TEXT EXCERPT:
=== Begin Enclosure ===

= Conflict management =

Reducing workplace interpersonal conflict

Conflict management is the process of limiting the negative aspects of conflict while increasing the positive aspects of conflict in the workplace. The aim of conflict management is to enhance learning and group outcomes, including effectiveness or performance in an organizational setting. Properly managed conflict can improve group outcomes.

==Conflict resolution==
Conflict resolution involves the process of the reducing, eliminating, or terminating of all forms and types of conflict. Five styles for conflict management, as identified by Thomas and Kilmann, are: competing, compromising, collaborating, avoiding, and accommodating.

Businesses can benefit from appropriate types and levels of conflict. That is the aim of conflict management, and not the aim of conflict rejection. Conflict management does not imply conflict resolution.

Conflict management minimizes the negative outcomes of conflict and promotes the positive outcomes of conflict with the goal of improving learning in an organization.

Properly managed conflict increases organizational learning by increasing the number of questions asked and encourages people to challenge the status quo.

==Organizational conflict==

Organizational conflict at the interpersonal level includes disputes between peers as well as supervisor-subordinate conflict. Party-directed mediation (PDM) is a mediation approach particularly suited for disputes between co-workers, colleagues or peers, especially deep-seated interpersonal conflict, multicultural or multiethnic disputes. The mediator listens to each party separately in a pre-caucus or pre-mediation before ever bringing them into a joint session. Part of the pre-caucus also includes coaching and role plays. The idea is that the parties learn how to converse directly with their adversary in the joint session. Some unique challenges arise when organizational disputes involve supervisors and subordinates. The Negotiated Performance Appraisal (NPA) is a tool for improving communication between supervisors and subordinates and is particularly useful as an alternate mediation model because it preserves the hierarchical power of supervisors while encouraging dialogue and dealing with differences in opinion.

==Orientations to conflict==
There are three orientations to conflict: lose-lose, win-lose, and win-win. The lose-lose orientation is a type of conflict that tends to end negatively for all parties involved. A win-lose orientation results in one victorious party, usually at the expense of the other. The win-win orientation is one of the most essential concepts to conflict resolution. A win-win solution arrived at by integrative bargaining may be close to optimal for both parties. This approach engages in a cooperative approach or a collaborative approach rather than a competitive one.

Although the win-win concept is the ideal orientation, the notion that there can only be one winner is constantly being reinforced in American culture:

"The win-lose orientation is manufactured in our society in athletic competition, admission to academic programs, industrial promotion systems, and so on. Individuals tend to generalize from their objective win-lose situations and apply these experiences to situations that are not objectively fixed-pies".

This kind of mentality can be destructive when communicating with different cultural groups by creating barriers in negotiation, resolution and compromise; it can also lead the "loser" to feel mediocre. When the win-win orientation is absent in negotiation, different responses to conflict may be observed.

=== End Enclosure ===

WHAT TO WORK ON: Copy everything from "Businesses can benefit" down to "in an organization." in the conflict management text above, word for word.

SUPPLIED RECORDS:
=== Begin Enclosure ===

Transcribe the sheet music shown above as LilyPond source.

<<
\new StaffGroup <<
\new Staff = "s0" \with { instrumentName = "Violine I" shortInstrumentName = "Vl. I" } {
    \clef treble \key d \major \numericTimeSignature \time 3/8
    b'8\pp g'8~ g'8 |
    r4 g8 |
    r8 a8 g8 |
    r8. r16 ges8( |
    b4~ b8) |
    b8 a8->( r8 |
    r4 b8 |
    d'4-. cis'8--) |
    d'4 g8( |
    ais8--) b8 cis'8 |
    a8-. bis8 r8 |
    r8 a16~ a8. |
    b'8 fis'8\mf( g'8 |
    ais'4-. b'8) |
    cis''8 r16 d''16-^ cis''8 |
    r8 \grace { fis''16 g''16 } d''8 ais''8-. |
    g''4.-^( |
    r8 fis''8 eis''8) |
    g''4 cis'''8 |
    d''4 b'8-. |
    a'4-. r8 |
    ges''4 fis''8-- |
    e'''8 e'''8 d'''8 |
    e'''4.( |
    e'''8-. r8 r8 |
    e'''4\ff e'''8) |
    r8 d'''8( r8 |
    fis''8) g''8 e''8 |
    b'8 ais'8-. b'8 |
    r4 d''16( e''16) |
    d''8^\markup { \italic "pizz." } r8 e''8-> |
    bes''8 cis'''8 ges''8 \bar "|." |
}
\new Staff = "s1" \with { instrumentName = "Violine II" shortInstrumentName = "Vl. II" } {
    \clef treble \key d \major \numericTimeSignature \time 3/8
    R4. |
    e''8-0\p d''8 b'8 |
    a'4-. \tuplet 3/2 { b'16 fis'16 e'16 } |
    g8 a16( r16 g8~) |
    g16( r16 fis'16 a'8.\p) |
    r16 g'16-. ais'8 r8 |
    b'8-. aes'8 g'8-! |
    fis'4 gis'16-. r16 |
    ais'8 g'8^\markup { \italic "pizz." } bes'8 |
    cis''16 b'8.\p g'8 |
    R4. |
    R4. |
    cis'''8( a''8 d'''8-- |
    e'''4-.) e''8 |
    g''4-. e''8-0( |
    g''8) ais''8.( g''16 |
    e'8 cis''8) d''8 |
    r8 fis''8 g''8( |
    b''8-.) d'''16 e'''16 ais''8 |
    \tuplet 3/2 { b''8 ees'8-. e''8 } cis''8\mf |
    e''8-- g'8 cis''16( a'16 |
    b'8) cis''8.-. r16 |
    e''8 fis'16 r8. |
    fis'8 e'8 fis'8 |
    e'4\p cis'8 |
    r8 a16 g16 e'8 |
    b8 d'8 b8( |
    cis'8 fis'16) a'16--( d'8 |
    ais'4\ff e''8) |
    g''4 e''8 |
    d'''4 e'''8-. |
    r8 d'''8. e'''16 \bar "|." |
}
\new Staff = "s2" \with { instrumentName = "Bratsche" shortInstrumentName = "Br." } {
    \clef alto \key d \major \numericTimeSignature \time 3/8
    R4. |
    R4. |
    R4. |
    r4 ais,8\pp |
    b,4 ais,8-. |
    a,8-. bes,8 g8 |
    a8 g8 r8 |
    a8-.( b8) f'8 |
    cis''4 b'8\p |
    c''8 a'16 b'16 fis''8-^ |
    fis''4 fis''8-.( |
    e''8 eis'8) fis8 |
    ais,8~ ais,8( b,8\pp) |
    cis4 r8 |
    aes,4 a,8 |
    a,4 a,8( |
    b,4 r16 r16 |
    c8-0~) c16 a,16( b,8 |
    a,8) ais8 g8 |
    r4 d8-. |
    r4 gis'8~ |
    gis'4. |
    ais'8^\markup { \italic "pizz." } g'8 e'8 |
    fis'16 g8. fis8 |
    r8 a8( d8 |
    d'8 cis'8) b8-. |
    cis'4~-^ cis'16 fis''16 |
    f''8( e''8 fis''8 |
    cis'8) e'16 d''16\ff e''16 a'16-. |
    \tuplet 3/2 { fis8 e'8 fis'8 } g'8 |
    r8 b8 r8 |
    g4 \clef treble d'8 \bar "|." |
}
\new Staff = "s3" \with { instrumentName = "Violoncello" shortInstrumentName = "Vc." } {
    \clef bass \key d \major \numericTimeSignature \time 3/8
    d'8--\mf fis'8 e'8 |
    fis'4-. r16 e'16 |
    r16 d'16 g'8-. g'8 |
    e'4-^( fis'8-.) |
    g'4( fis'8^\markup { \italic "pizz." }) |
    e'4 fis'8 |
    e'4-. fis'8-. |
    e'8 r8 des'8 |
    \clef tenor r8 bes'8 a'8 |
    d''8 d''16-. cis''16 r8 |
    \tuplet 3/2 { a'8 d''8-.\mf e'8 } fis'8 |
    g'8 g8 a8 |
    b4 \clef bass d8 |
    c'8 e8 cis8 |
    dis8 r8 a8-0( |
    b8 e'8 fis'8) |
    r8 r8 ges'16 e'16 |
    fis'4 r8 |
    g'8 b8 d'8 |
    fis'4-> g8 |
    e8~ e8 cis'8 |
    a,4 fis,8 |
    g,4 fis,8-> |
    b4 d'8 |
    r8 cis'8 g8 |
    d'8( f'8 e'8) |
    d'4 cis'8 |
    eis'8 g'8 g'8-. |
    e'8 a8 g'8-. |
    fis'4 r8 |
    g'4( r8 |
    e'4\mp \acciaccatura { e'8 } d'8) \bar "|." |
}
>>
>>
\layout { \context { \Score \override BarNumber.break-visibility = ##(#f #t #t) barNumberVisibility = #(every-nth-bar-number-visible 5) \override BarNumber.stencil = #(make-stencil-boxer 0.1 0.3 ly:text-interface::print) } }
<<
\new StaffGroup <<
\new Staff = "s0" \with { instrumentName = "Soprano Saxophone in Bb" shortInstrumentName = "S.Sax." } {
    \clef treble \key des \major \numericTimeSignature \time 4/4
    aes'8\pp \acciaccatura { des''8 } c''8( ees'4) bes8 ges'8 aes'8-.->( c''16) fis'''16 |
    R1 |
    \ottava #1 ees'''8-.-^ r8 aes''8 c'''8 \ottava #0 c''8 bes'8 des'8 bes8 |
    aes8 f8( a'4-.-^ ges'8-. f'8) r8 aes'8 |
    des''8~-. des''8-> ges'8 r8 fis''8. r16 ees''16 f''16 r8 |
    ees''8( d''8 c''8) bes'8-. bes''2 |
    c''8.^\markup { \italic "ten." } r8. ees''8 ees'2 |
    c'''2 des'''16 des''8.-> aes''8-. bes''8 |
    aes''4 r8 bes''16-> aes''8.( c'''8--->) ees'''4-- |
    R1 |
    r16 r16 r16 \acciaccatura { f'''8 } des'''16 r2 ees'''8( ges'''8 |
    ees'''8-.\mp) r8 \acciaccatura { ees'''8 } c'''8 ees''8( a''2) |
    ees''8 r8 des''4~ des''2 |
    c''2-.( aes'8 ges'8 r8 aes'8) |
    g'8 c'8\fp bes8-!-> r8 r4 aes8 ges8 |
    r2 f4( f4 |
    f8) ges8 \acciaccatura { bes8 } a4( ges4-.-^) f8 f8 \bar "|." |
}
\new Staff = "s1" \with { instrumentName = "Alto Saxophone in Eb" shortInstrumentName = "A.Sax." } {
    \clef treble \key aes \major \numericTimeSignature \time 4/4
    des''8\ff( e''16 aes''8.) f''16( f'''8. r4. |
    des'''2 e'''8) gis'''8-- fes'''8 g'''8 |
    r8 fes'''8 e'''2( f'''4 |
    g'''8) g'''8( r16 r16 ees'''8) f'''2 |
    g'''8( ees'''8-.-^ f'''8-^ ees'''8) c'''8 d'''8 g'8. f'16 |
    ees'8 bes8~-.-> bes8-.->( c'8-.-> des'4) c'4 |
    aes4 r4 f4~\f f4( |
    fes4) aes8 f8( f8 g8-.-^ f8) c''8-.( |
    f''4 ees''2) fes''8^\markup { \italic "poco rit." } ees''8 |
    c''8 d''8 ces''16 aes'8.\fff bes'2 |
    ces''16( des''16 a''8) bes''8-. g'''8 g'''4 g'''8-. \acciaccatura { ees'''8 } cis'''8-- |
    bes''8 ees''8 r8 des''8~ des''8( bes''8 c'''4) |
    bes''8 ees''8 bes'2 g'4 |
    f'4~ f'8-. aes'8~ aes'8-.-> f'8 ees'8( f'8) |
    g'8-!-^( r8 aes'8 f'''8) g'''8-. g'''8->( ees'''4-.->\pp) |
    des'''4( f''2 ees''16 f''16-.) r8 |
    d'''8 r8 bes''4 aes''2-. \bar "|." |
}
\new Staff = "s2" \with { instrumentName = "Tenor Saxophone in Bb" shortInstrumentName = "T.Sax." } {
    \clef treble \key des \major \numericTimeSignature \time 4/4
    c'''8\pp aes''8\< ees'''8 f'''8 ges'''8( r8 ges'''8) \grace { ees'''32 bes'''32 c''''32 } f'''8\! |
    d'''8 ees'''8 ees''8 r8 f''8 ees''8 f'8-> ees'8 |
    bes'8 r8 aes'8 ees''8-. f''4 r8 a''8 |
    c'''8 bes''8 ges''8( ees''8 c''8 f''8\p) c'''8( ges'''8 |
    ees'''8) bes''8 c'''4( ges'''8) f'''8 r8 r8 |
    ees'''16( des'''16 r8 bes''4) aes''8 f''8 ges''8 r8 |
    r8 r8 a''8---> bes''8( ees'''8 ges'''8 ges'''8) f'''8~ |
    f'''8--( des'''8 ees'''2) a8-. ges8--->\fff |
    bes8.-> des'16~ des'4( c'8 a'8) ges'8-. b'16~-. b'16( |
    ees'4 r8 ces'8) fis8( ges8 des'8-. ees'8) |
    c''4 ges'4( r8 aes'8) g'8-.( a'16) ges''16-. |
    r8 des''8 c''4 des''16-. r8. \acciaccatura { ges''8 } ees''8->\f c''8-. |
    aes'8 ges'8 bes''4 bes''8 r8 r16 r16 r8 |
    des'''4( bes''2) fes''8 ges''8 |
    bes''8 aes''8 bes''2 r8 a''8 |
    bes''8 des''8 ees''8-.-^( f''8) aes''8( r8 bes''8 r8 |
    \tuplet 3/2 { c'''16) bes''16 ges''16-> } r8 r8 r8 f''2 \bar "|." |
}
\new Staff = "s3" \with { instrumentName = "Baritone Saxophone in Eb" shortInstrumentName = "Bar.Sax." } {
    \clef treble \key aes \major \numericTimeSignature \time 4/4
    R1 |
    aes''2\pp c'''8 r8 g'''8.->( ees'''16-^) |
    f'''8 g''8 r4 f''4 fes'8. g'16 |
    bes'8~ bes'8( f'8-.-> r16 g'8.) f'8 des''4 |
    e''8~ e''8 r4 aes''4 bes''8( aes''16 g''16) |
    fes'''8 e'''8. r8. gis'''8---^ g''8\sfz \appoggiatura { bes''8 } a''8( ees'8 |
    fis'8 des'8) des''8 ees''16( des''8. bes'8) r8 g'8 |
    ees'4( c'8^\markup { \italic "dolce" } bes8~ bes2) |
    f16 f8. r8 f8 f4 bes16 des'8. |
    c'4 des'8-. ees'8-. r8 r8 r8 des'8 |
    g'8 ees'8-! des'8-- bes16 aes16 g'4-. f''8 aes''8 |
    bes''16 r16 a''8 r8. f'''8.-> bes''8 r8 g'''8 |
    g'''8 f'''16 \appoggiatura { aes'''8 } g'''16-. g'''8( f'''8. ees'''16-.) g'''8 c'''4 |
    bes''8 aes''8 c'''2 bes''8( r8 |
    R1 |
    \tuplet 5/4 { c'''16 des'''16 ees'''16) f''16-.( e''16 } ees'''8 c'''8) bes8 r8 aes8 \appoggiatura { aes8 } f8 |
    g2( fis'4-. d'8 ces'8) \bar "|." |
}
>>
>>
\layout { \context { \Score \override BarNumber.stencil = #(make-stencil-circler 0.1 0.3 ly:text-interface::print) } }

=== End Enclosure ===

TASK SOLUTION:
Businesses can benefit from appropriate types and levels of conflict. That is the aim of conflict management, and not the aim of conflict rejection. Conflict management does not imply conflict resolution.

Conflict management minimizes the negative outcomes of conflict and promotes the positive outcomes of conflict with the goal of improving learning in an organization.